> WORK INSTRUCTIONS
For each line of the data below that includes the string "down", count one, and answer with the sum only.

> INFORMATION
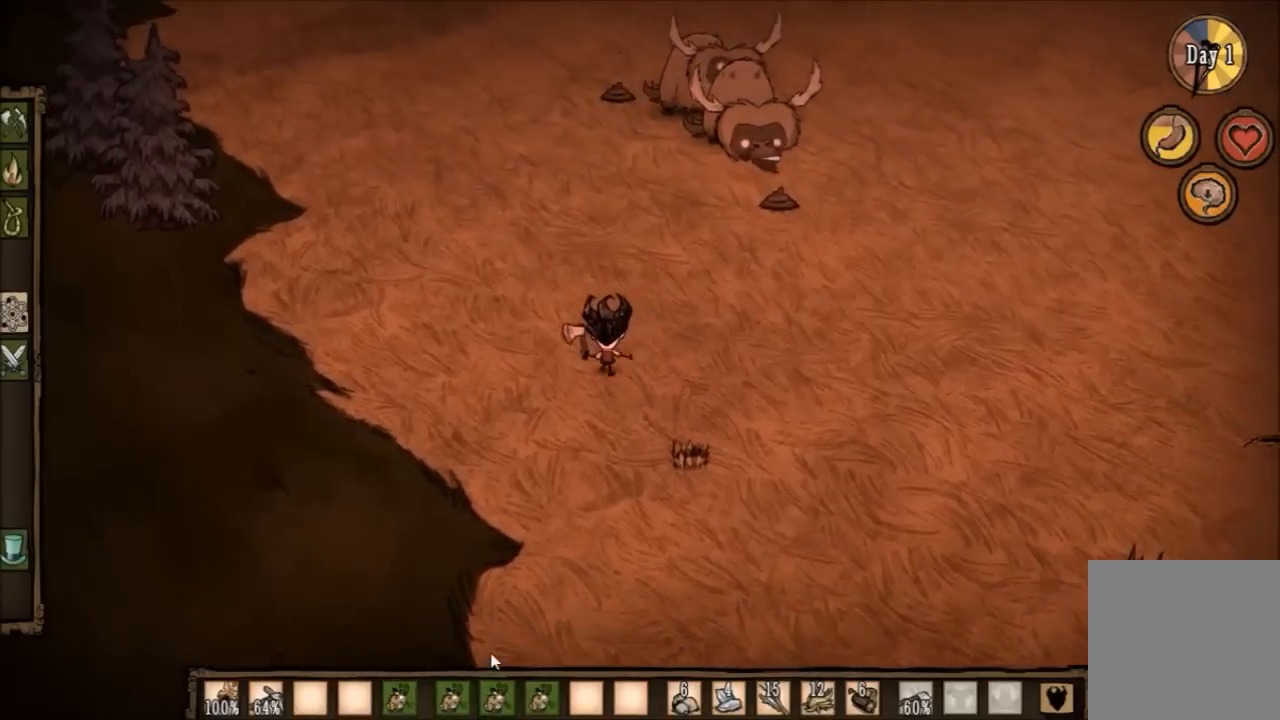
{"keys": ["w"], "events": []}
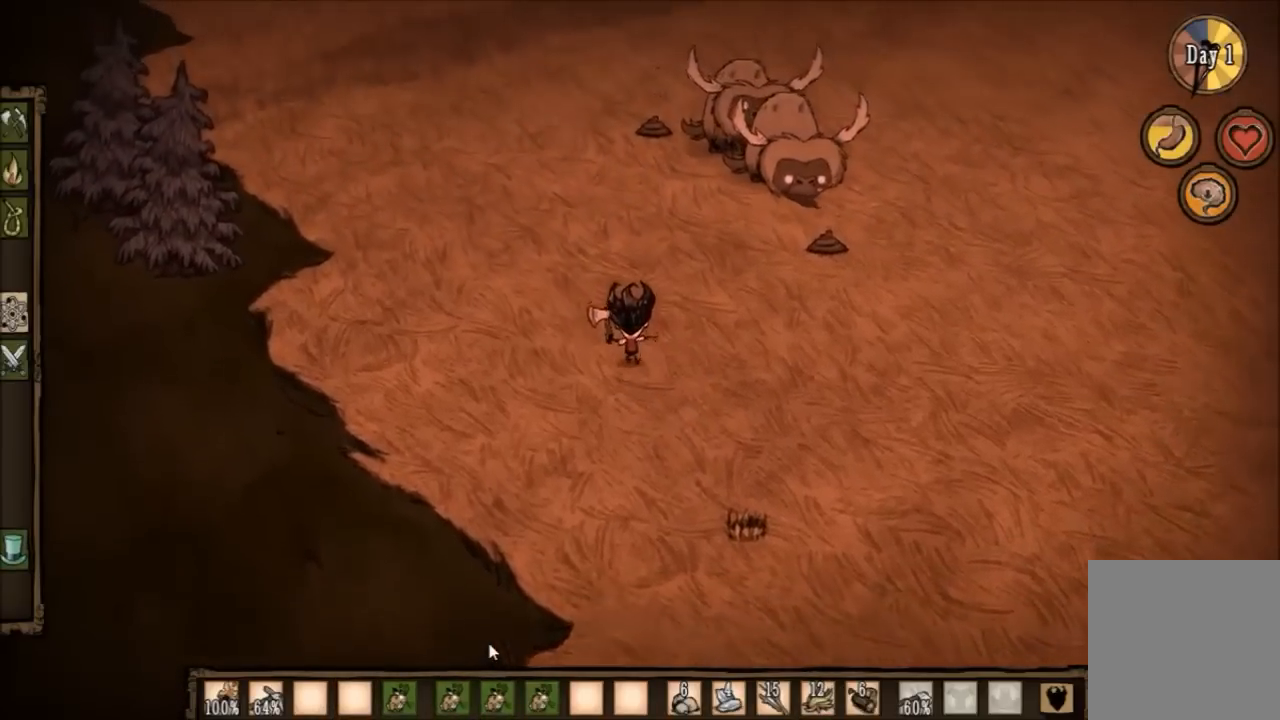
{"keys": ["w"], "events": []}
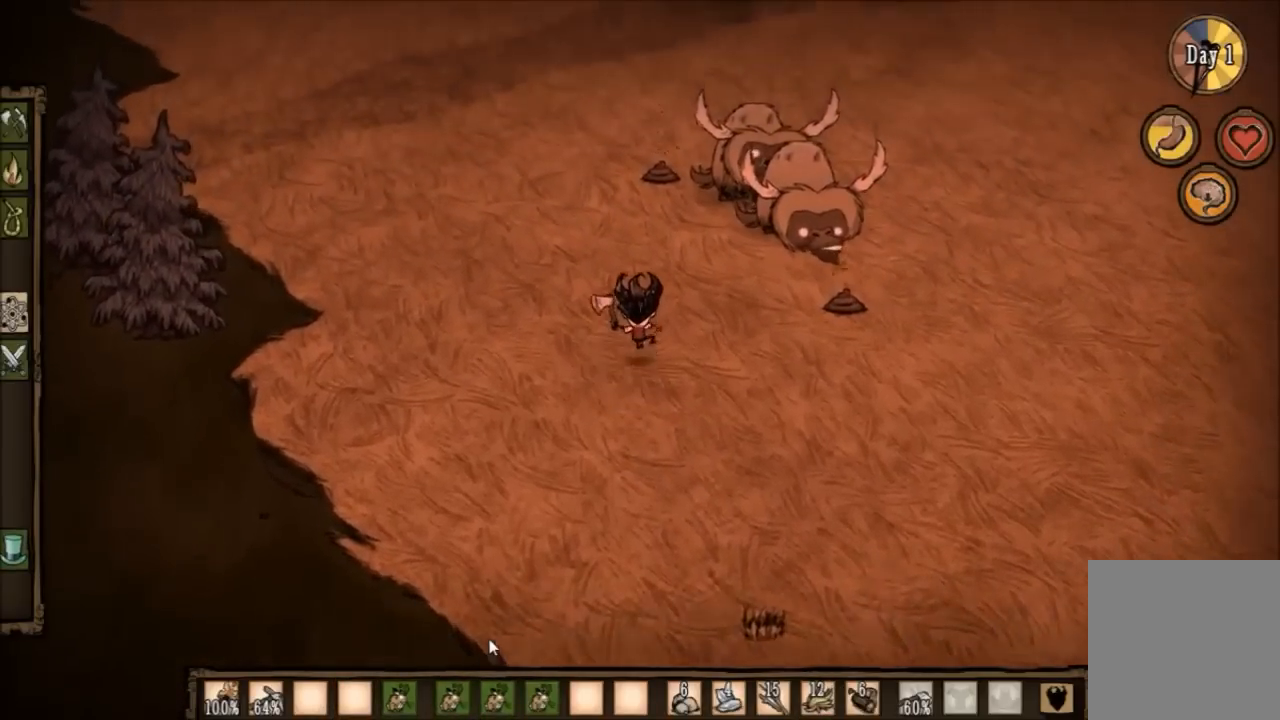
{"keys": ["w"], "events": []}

==

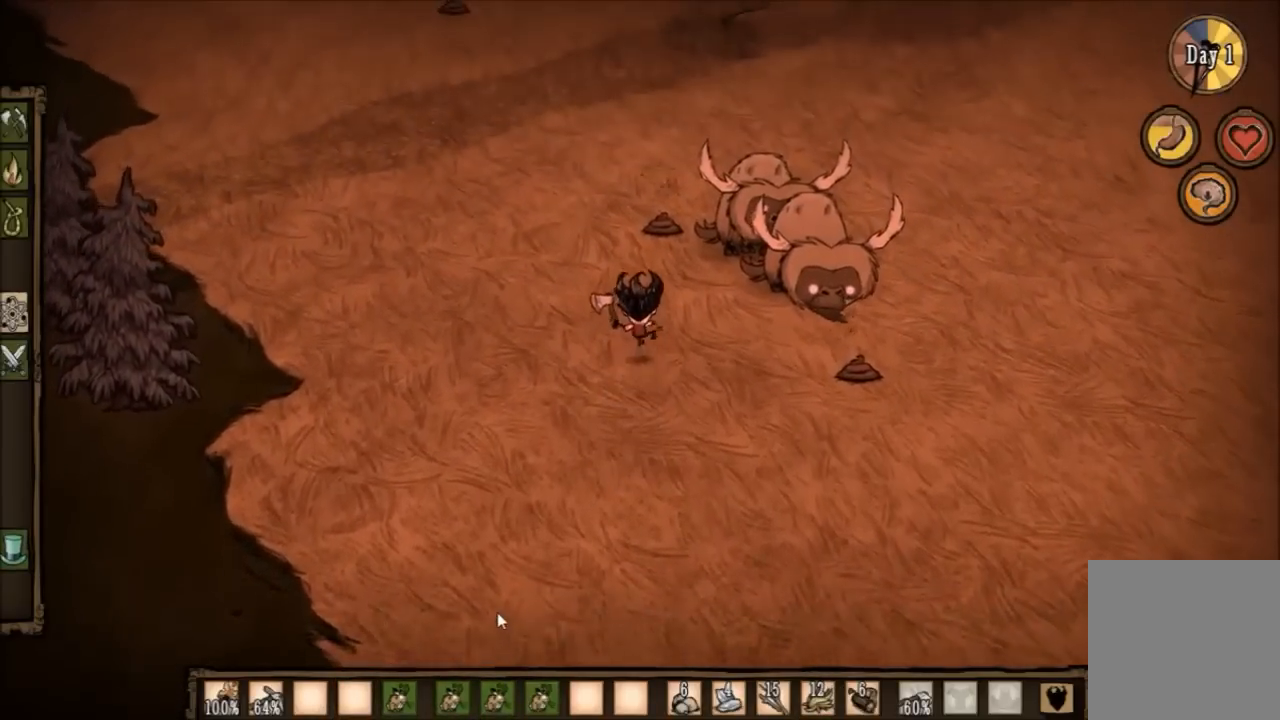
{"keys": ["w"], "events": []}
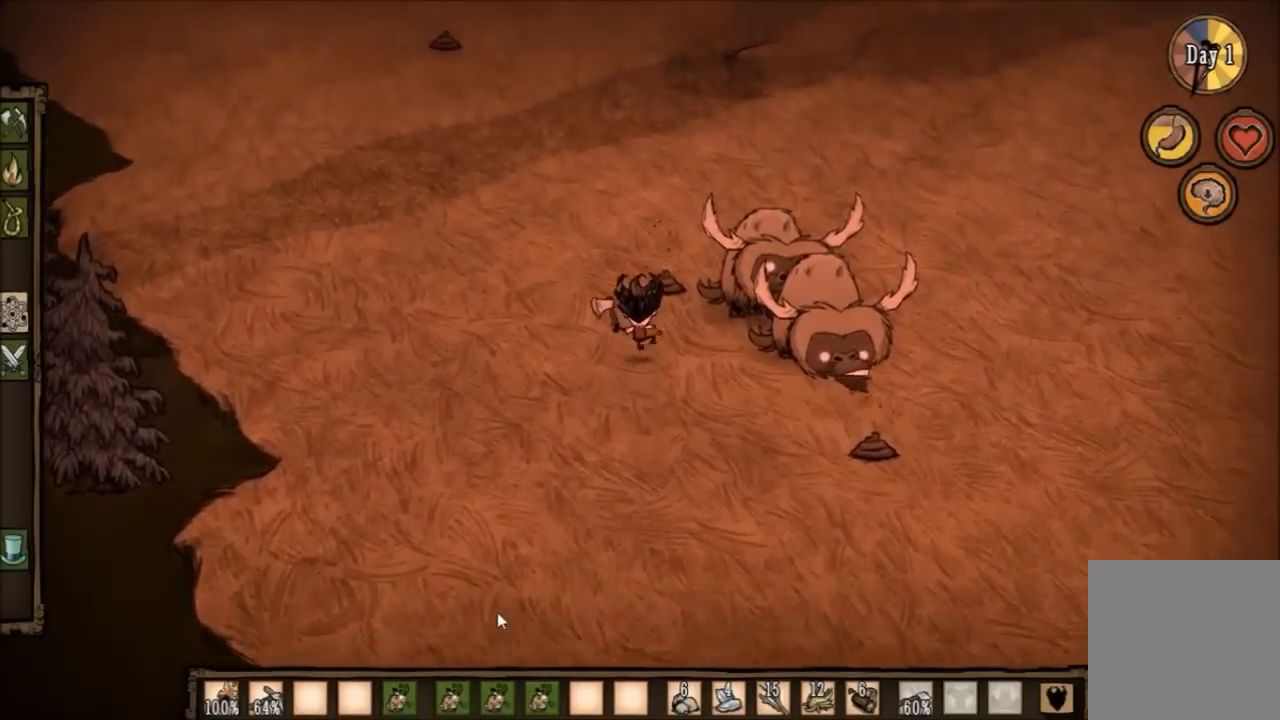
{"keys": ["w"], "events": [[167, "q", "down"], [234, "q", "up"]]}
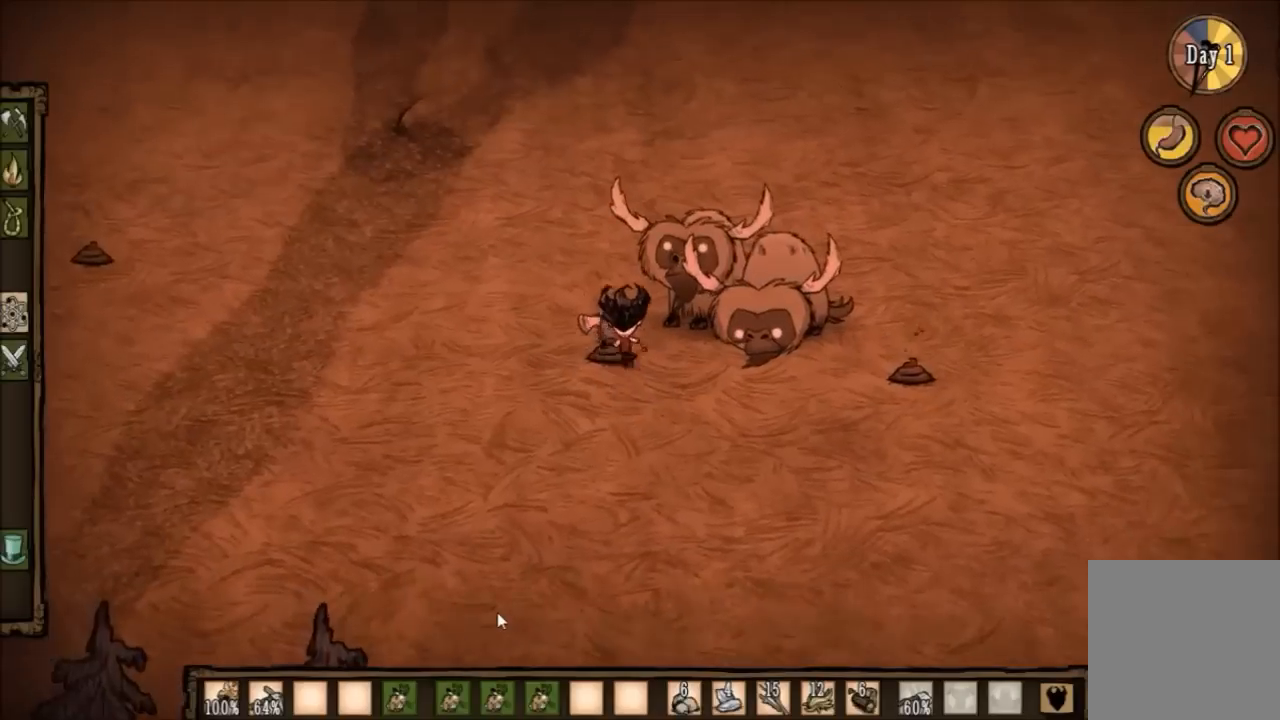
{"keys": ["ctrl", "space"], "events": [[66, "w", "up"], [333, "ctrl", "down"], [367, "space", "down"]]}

> SOLUTION TO THIS EXERCISE
2